Guischer amassed a 12-5 record with a 1.45 earned run average, while adding three shutouts.
The freshman phenom tossed 101 innings, struck out 151 batters and walked 50 in her 24 appearances.
She allowed two runs or less in 23 of her appearances, struck out 10 or more opposing batters five times and even added a no-hitter on March 8 in a mercy-ruled victory over Blue Mountain Community College.
Guischer said she was confident in her abilities coming in as young collegiate athlete, but admitted she was nervous as to how she would fare.
Her coach, Meadow McWhorter knew there was something special about Guischer from the first week of conditioning drills during winter term.
“It is a test to their mental toughness, heart and their ability overcome challenges,” McWhorter said. “This was her first week with the team and she really made a statement that first week. She finished every drill in the middle or near the front of the pack. Not once did she quit or not fully complete a drill. She earned the immediate respect of her teammates and her coaches.”
Guischer won her first three appearances, with the no-hitter coming in her third-career start.
From March 23 to April 16, the freshman went 2-4, but then won six games and had no losses in her final 10 times in the circle.
One of those games was a playoff tilt against Clackamas, where she allowed two hits, struck out seven and did not walk a batter in her complete-game performance, a 3-0 MHCC quarterfinal triumph.
That run ended in the last two rounds of the double-elimination playoffs, as MHCC lost 6-1 in the semifinals to Wenatchee Valley and then lost to eventual runner-up, Douglas Community College, 5-4.
With an already expanded pitching repertoire, Guischer has improved all aspects of her pitching game to added control, velocity, more movement and a new weapon in a rise-ball.
“That comes from coaching and some of the drills we have to do. It helped my arm strength,” Guischer said. “I have gained a lot of knowledge by pitching here. I think I can get better and better though.”
The Dalles Wahtonka softball coach Steve Garrett has seen Guischer throw since her 10U days all the way until college, so he knows the intricate details on what has given her success.

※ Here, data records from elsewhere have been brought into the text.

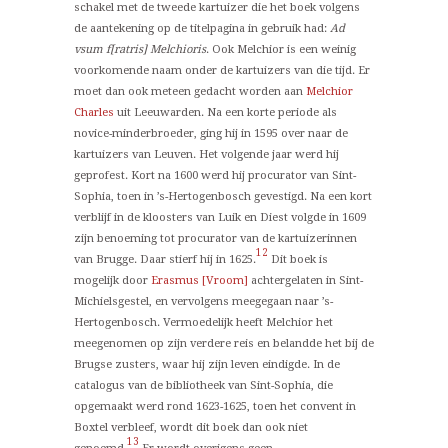
schakel met de tweede kartuizer die het boek volgens
de aantekening op de titelpagina in gebruik had:
Ad
vsum f[ratris] Melchioris
. Ook Melchior is een weinig
voorkomende naam onder de kartuizers van die tijd. Er
moet dan ook meteen gedacht worden aan
Melchior
Charles
uit Leeuwarden. Na een korte periode als
novice-minderbroeder, ging hij in 1595 over naar de
kartuizers van Leuven. Het volgende jaar werd hij
geprofest. Kort na 1600 werd hij procurator van Sint-
Sophia, toen in ’s-Hertogenbosch gevestigd. Na een kort
verblijf in de kloosters van Luik en Diest volgde in 1609
zijn benoeming tot procurator van de kartuizerinnen
12
van Brugge. Daar stierf hij in 1625.
Dit boek is
mogelijk door
Erasmus [Vroom]
achtergelaten in Sint-
Michielsgestel, en vervolgens meegegaan naar ’s-
Hertogenbosch. Vermoedelijk heeft Melchior het
meegenomen op zijn verdere reis en belandde het bij de
Brugse zusters, waar hij zijn leven eindigde. In de
catalogus van de bibliotheek van Sint-Sophia, die
opgemaakt werd rond 1623-1625, toen het convent in
Boxtel verbleef, wordt dit boek dan ook niet
13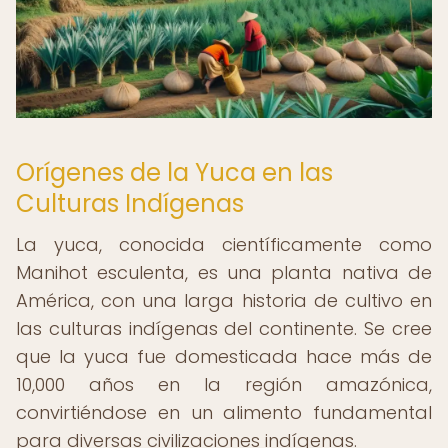
Orígenes de la Yuca en las
Culturas Indígenas
La yuca, conocida científicamente como
Manihot esculenta, es una planta nativa de
América, con una larga historia de cultivo en
las culturas indígenas del continente. Se cree
que la yuca fue domesticada hace más de
10,000 años en la región amazónica,
convirtiéndose en un alimento fundamental
para diversas civilizaciones indígenas.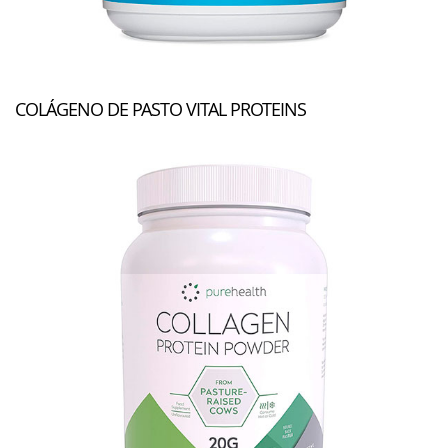
COLÁGENO DE PASTO VITAL PROTEINS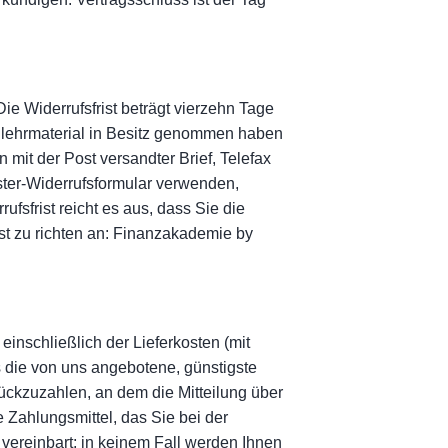
e Widerrufsfrist beträgt vierzehn Tage
ernlehrmaterial in Besitz genommen haben
 mit der Post versandter Brief, Telefax
uster-Widerrufsformular verwenden,
fsfrist reicht es aus, dass Sie die
ist zu richten an: Finanzakademie by
einschließlich der Lieferkosten (mit
s die von uns angebotene, günstigste
ückzuzahlen, an dem die Mitteilung über
 Zahlungsmittel, das Sie bei der
vereinbart; in keinem Fall werden Ihnen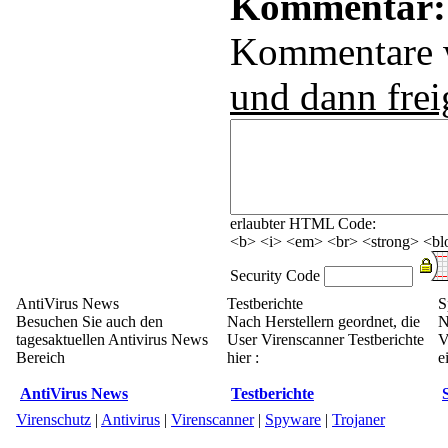
Kommentar:
Kommentare
und dann frei
erlaubter HTML Code:
<b> <i> <em> <br> <strong> <blo
Security Code
AntiVirus News
Testberichte
S
Besuchen Sie auch den
Nach Herstellern geordnet, die
N
tagesaktuellen Antivirus News
User Virenscanner Testberichte
V
Bereich
hier :
e
AntiVirus News
Testberichte
Virenschutz
|
Antivirus
|
Virenscanner
|
Spyware
|
Trojaner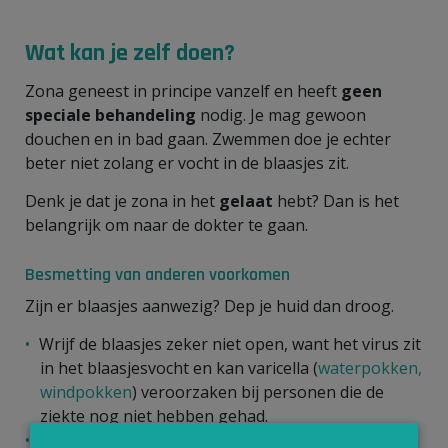
Wat kan je zelf doen?
Zona geneest in principe vanzelf en heeft
geen
speciale behandeling
nodig. Je mag gewoon
douchen en in bad gaan. Zwemmen doe je echter
beter niet zolang er vocht in de blaasjes zit.
Denk je dat je zona in het
gelaat
hebt? Dan is het
belangrijk om naar de dokter te gaan.
Besmetting van anderen voorkomen
Zijn er blaasjes aanwezig? Dep je huid dan droog.
Wrijf de blaasjes zeker niet open, want het virus zit
in het blaasjesvocht en kan varicella (
waterpokken,
windpokken
) veroorzaken bij personen die de
ziekte nog niet hebben gehad.
Daarom is een
strikte handhygiëne
noodzakelijk.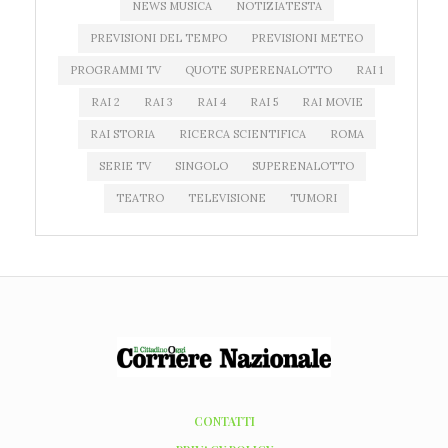
NEWS MUSICA
NOTIZIATESTA
PREVISIONI DEL TEMPO
PREVISIONI METEO
PROGRAMMI TV
QUOTE SUPERENALOTTO
RAI 1
RAI 2
RAI 3
RAI 4
RAI 5
RAI MOVIE
RAI STORIA
RICERCA SCIENTIFICA
ROMA
SERIE TV
SINGOLO
SUPERENALOTTO
TEATRO
TELEVISIONE
TUMORI
CONTATTI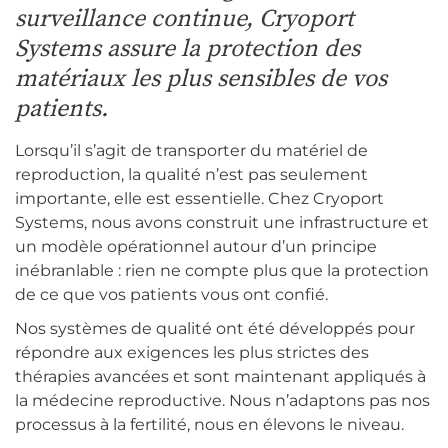
surveillance continue, Cryoport
Systems assure la protection des
matériaux les plus sensibles de vos
patients.
Lorsqu’il s’agit de transporter du matériel de
reproduction, la qualité n’est pas seulement
importante, elle est essentielle. Chez Cryoport
Systems, nous avons construit une infrastructure et
un modèle opérationnel autour d’un principe
inébranlable : rien ne compte plus que la protection
de ce que vos patients vous ont confié.
Nos systèmes de qualité ont été développés pour
répondre aux exigences les plus strictes des
thérapies avancées et sont maintenant appliqués à
la médecine reproductive. Nous n’adaptons pas nos
processus à la fertilité, nous en élevons le niveau.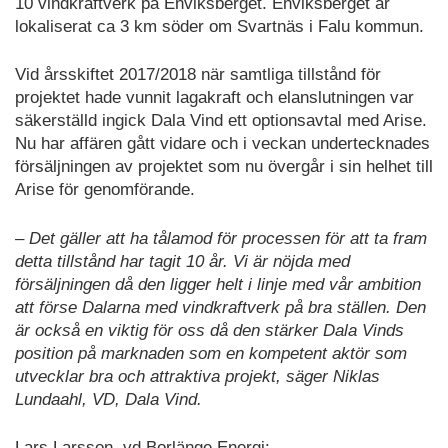
10 vindkraftverk på Enviksberget. Enviksberget är
lokaliserat ca 3 km söder om Svartnäs i Falu kommun.
Vid årsskiftet 2017/2018 när samtliga tillstånd för
projektet hade vunnit lagakraft och elanslutningen var
säkerställd ingick Dala Vind ett optionsavtal med Arise.
Nu har affären gått vidare och i veckan undertecknades
försäljningen av projektet som nu övergår i sin helhet till
Arise för genomförande.
– Det gäller att ha tålamod för processen för att ta fram
detta tillstånd har tagit 10 år. Vi är nöjda med
försäljningen då den ligger helt i linje med vår ambition
att förse Dalarna med vindkraftverk på bra ställen. Den
är också en viktig för oss då den stärker Dala Vinds
position på marknaden som en kompetent aktör som
utvecklar bra och attraktiva projekt, säger Niklas
Lundaahl, VD, Dala Vind.
Lars Larsson, vd Borlänge Energi:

She joins a long line of former TDW players that have made the jump to college ball.
“I know she will continue to enjoy success as long as she demands excellence of herself,” Garrett said. “I think she knows what it takes to pitch at the next level and is doing the things necessary to get there. Her natural gifts, combined with a good work ethic and a love of the game will take her to the top.”

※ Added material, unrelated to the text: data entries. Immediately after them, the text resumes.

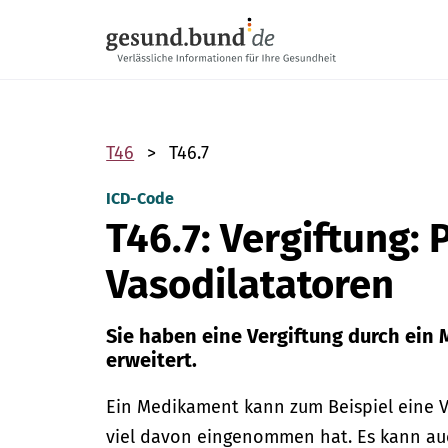
Navigation überspringen
T46
T46.7
ICD-Code
T46.7: Vergiftung: 
Vasodilatatoren
Sie haben eine Vergiftung durch ein
erweitert.
Ein Medikament kann zum Beispiel eine 
viel davon eingenommen hat. Es kann au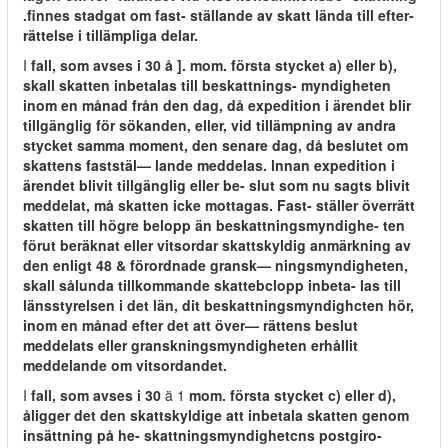
.finnes stadgat om fast- ställande av skatt lända till efter-
rättelse i tillämpliga delar.
I
fall, som avses i 30 å ]. mom. första stycket a) eller b),
skall skatten inbetalas till beskattnings- myndigheten
inom en månad från den dag, då expedition i ärendet blir
tillgänglig för sökanden, eller, vid tillämpning av andra
stycket samma moment, den senare dag, då beslutet om
skattens faststäl— lande meddelas. lnnan expedition i
ärendet blivit tillgänglig eller be- slut som nu sagts blivit
meddelat, må skatten icke mottagas. Fast- ställer överrätt
skatten till högre belopp än beskattningsmyndighe- ten
förut beräknat eller vitsordar skattskyldig anmärkning av
den enligt 48 & förordnade gransk— ningsmyndigheten,
skall sålunda tillkommande skattebclopp inbeta- las till
länsstyrelsen i det län, dit beskattningsmyndighcten hör,
inom en månad efter det att över— rättens beslut
meddelats eller granskningsmyndigheten erhållit
meddelande om vitsordandet.
I
fall, som avses i 30
ä 1
mom. första stycket c) eller d),
åligger det den skattskyldige att inbetala skatten genom
insättning på he- skattningsmyndighetcns postgiro-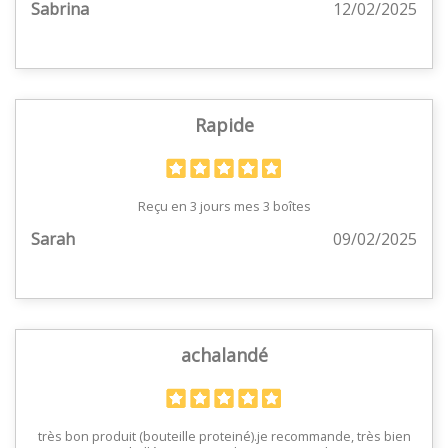
Sabrina
12/02/2025
Rapide
Reçu en 3 jours mes 3 boîtes
Sarah
09/02/2025
achalandé
très bon produit (bouteille proteiné).je recommande, très bien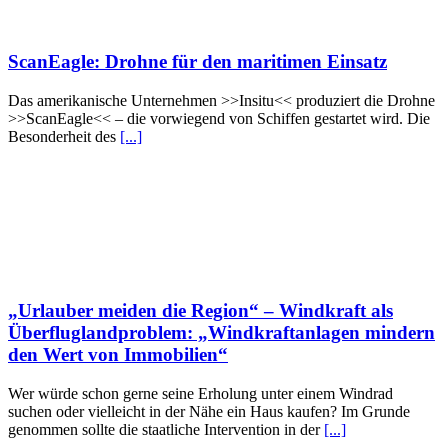
ScanEagle: Drohne für den maritimen Einsatz
Das amerikanische Unternehmen >>Insitu<< produziert die Drohne
>>ScanEagle<< – die vorwiegend von Schiffen gestartet wird. Die
Besonderheit des
[...]
„Urlauber meiden die Region“ – Windkraft als
Überfluglandproblem: „Windkraftanlagen mindern
den Wert von Immobilien“
Wer würde schon gerne seine Erholung unter einem Windrad
suchen oder vielleicht in der Nähe ein Haus kaufen? Im Grunde
genommen sollte die staatliche Intervention in der
[...]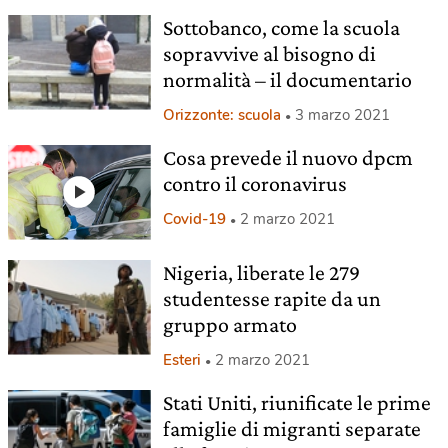
Sottobanco, come la scuola
sopravvive al bisogno di
normalità – il documentario
Orizzonte: scuola
3 marzo 2021
Cosa prevede il nuovo dpcm
contro il coronavirus
Covid-19
2 marzo 2021
Nigeria, liberate le 279
studentesse rapite da un
gruppo armato
Esteri
2 marzo 2021
Stati Uniti, riunificate le prime
famiglie di migranti separate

Aside from all of the accolades and awards, Guischer has had to try to balance school, social life and softball practice for many hours in a day.
She is working towards an associate of sciences degree where she would apply for a radiology program to become a radiology technologist.
“Compared to high school, it has been tough coming here and doing this sport,” Guischer said. “It is like a job almost. We have practice and then I come home late to do homework and then I get up early in the morning and do it all over again. We have study halls and so much support. It is a lot of work, but it is rewarding in the end.”
Now the real work begins for Guischer, as she tackles the NWAACC for her sophomore campaign.
She is no longer a secret.
Just like in a new season in the always-tough Columbia River Conference, the South region brings its challenges, so Guischer said she is not going into this next season thinking that she is better than anyone else – she wants to go out and put in her due diligence to get to that point again.
“I look forward to watching her continue to grow in the classroom, on the field and as a person,” McWhorter said. “She will be an influential leader for us next season.”